Les pays les plus prospères ont été les plus généreux en termes de dons. Les États-Unis sont les plus grands donateurs avec plus de 75 milliards d’euros d’aide promis, dont 46,3 milliards sous forme d’aide militaire. Les pays de l’Union européenne ont à la fois offert des aides bilatérales (64,86 milliards d’euros) et des aides collectives provenant des fonds de l’Union européenne (93,25 milliards d’euros), pour un total de 158,1 milliards d’euros.
Lorsqu’on analyse les contributions à l’égard du produit intérieur brut (PIB) de chaque pays donateur, les résultats varient. Les États-Unis descendent à la trentième place (0,32% de leur PIB), bien derrière des pays limitrophes de l’Ukraine ou des anciennes républiques soviétiques alliées. Avec 3,55% de son PIB consacré aux aides, l’Estonie arrive en tête, suivie du Danemark (2,41%) et de la Norvège (1,72%). La Lituanie (1,54%) et la Lettonie (1,15%) complètent le top cinq. Les trois pays baltes, tous frontaliers avec la Russie ou son partenaire, la Biélorussie, figurent parmi les donateurs les plus généreux depuis le début du conflit.
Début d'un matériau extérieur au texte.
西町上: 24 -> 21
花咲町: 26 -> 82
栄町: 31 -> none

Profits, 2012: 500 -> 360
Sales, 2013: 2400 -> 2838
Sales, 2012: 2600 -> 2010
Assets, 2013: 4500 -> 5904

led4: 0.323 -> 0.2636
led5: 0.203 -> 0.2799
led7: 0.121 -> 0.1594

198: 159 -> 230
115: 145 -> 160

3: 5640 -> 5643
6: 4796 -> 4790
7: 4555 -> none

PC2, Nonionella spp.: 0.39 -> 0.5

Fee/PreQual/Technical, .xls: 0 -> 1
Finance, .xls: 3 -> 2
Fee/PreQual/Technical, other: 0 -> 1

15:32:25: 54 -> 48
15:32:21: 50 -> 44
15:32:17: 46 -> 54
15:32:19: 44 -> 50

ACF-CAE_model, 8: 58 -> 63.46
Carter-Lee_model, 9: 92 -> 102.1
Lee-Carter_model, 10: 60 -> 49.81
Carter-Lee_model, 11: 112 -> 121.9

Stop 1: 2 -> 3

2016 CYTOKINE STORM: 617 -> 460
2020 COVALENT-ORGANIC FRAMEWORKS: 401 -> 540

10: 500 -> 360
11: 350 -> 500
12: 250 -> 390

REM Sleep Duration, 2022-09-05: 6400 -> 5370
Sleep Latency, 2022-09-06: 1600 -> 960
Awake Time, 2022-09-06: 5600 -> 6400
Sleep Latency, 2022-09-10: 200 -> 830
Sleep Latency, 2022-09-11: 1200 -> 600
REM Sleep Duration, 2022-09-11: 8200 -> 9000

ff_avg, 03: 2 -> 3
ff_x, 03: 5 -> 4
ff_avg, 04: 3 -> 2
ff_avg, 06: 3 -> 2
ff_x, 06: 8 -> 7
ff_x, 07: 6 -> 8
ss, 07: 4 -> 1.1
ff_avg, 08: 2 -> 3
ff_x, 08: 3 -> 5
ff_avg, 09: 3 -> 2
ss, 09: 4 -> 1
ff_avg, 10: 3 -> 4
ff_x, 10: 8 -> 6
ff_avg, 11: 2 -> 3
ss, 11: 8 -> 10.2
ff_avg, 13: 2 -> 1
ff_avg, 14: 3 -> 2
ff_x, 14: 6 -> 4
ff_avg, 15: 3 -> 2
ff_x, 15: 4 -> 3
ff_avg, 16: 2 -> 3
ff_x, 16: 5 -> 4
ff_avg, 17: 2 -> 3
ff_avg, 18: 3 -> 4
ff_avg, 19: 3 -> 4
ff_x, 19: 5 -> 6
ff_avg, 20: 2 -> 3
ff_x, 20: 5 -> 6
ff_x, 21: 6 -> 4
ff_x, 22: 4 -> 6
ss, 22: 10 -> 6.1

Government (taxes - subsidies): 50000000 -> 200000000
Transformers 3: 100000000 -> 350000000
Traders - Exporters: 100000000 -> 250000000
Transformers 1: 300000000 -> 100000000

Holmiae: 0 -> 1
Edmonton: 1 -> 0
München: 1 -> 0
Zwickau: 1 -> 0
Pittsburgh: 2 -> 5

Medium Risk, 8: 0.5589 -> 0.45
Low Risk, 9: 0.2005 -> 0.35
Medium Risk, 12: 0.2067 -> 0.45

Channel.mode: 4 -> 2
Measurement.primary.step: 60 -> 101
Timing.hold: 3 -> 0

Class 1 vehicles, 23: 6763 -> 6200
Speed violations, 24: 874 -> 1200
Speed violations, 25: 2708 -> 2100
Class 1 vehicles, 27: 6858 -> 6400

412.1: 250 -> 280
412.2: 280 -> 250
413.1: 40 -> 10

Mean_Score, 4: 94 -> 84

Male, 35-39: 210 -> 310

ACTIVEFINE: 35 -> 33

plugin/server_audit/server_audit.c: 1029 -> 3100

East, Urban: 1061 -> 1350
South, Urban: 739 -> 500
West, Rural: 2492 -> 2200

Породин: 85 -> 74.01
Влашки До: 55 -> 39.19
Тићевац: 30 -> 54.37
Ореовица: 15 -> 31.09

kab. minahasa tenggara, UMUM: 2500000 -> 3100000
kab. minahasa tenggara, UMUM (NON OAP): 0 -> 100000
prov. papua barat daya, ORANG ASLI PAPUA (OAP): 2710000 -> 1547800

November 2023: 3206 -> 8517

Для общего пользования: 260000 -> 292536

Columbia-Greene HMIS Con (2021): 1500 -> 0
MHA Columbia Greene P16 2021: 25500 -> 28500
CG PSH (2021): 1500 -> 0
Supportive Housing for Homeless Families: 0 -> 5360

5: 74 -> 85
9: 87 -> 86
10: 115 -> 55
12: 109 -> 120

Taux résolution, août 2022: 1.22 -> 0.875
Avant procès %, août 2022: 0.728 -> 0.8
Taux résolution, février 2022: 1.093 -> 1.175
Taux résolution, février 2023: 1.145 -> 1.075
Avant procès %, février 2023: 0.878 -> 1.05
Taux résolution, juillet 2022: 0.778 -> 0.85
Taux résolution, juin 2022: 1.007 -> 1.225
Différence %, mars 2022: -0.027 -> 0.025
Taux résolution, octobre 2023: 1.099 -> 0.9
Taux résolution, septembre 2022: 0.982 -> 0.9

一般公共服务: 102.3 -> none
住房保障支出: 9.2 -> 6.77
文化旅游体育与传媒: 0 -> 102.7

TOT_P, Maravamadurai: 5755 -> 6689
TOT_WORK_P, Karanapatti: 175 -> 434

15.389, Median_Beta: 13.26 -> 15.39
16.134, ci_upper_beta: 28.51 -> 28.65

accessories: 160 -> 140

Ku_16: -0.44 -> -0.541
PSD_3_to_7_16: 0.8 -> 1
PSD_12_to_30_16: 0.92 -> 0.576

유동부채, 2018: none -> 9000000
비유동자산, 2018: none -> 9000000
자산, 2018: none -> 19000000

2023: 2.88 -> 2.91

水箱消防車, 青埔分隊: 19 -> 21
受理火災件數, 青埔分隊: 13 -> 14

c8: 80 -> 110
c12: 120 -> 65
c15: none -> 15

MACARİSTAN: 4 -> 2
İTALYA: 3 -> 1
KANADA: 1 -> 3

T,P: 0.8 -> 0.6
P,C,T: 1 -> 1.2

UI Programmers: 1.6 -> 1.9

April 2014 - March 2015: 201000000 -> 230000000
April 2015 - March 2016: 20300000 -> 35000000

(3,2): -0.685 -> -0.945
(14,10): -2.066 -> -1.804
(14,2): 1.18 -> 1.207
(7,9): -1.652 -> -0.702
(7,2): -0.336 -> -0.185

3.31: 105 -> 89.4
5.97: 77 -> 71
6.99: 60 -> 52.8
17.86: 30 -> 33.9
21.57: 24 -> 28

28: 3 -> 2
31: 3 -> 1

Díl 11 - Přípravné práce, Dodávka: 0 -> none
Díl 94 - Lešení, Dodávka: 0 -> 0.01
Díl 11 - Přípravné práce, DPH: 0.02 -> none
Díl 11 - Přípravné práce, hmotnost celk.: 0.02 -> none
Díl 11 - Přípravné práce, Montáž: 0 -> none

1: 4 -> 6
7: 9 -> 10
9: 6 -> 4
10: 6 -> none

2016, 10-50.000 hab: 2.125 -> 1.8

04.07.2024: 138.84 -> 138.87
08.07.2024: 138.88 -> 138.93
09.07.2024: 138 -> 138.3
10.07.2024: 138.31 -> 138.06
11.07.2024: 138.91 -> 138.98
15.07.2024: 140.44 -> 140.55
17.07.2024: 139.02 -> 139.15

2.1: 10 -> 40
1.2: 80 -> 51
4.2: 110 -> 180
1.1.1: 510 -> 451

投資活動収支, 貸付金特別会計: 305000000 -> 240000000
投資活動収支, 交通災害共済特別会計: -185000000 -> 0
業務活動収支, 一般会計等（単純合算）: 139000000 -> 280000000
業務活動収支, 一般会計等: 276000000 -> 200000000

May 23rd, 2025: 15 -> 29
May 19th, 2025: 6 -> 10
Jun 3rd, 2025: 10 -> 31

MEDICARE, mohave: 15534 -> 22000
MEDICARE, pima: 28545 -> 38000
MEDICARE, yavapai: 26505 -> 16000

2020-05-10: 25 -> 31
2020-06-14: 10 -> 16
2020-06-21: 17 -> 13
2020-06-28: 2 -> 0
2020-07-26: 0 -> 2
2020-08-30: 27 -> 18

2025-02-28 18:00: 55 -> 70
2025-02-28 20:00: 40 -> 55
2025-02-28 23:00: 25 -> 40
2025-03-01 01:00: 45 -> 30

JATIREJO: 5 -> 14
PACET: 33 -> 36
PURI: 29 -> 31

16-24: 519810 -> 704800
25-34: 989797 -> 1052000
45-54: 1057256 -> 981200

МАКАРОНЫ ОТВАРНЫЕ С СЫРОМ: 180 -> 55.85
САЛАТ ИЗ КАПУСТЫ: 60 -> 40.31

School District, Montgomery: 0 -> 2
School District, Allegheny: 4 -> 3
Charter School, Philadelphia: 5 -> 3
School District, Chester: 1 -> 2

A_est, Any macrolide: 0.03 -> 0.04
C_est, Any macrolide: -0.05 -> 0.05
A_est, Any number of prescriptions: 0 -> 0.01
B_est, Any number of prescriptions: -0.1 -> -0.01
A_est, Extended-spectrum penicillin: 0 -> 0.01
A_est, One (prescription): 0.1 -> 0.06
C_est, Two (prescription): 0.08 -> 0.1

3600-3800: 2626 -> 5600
En termes de pourcentage du PIB, la France se positionne à la vingt-septième place, ayant alloué 0,07% de son PIB, juste après la Grèce (0,09%). L’aide apportée par la France a constamment diminué depuis le début de l’invasion russe de l’Ukraine – la France se trouvait à la vingt-quatrième place en avril 2023, et treizième à l’été 2022.
Qu’est-ce que l’on sait des tensions à la frontière ukraino-polonaise?
Depuis quelques temps, l’Ukraine et la Pologne ont des desaccords. Le transport des grains venant de l’Ukraine est la cause principale des frictions. Au printemps 2022, l’Union européenne avait créé des ‘corridors de solidarité’ pour faciliter l’évacuation et la vente de produits agricoles ukrainien vers l’Afrique et le Moyen-Orient, sans devoir payer de taxes. Toutefois, depuis le début de la discorde, environ 50% des grains ukrainiens transitent ou finissent leur voyage dans l’UE, comme le fait remarquer la Fondation Farm, groupe de réflexion sur les problèmes agricoles mondiaux. Ces grains sont vendus à un prix bien inférieur à celui du blé produit en UE, notamment dans les pays d’Europe centrale.
La Pologne ainsi que la Bulgarie, la Hongrie, la Roumanie et la Slovaquie ont fait valoir que ces grains déstabilisent leur marché local et par conséquent les revenus de leurs agriculteurs, ont donc décidé en avril 2023 de bloquer leur importation. Bruxelles avait accepté ce blocage à condition qu’il ne stoppe pas le transit vers d’autres pays et ne dure que quatre mois. Cependant, Varsovie a jugé que le problème de base n’était pas résolu et n’a pas rouvert sa frontière aux céréales ukrainiennes à la fin de l’été, alors que Bruxelles pensait que l’embargo n’avait plus lieu d’être puisque ses analyses démontraient qu’il n’existait plus de distorsion sur les marchés nationaux pour les grains.
Des agriculteurs en Pologne entravent la frontière avec l’Ukraine pour stopper le passage des camions en provenance d’Ukraine, exigeant un arrêt total de l’importation des produits agricoles et alimentaires ukrainiens. Ils condamnent l’augmentation de leurs frais de production au moment où les prix agricoles sont au plus faible et que leurs silos et dépôts sont débordés. Le leader ukrainien a évoqué en début 2024 que le blocage de la frontière polonaise est une manifestation de la dissolution de la solidarité envers son nation. Il a demandé des discussions avec la Pologne. Il a également souligné que « ce n’est que Moscou qui bénéficie » de cette situation, en mettant en évidence « l’émergence de cris pro-Poutine ».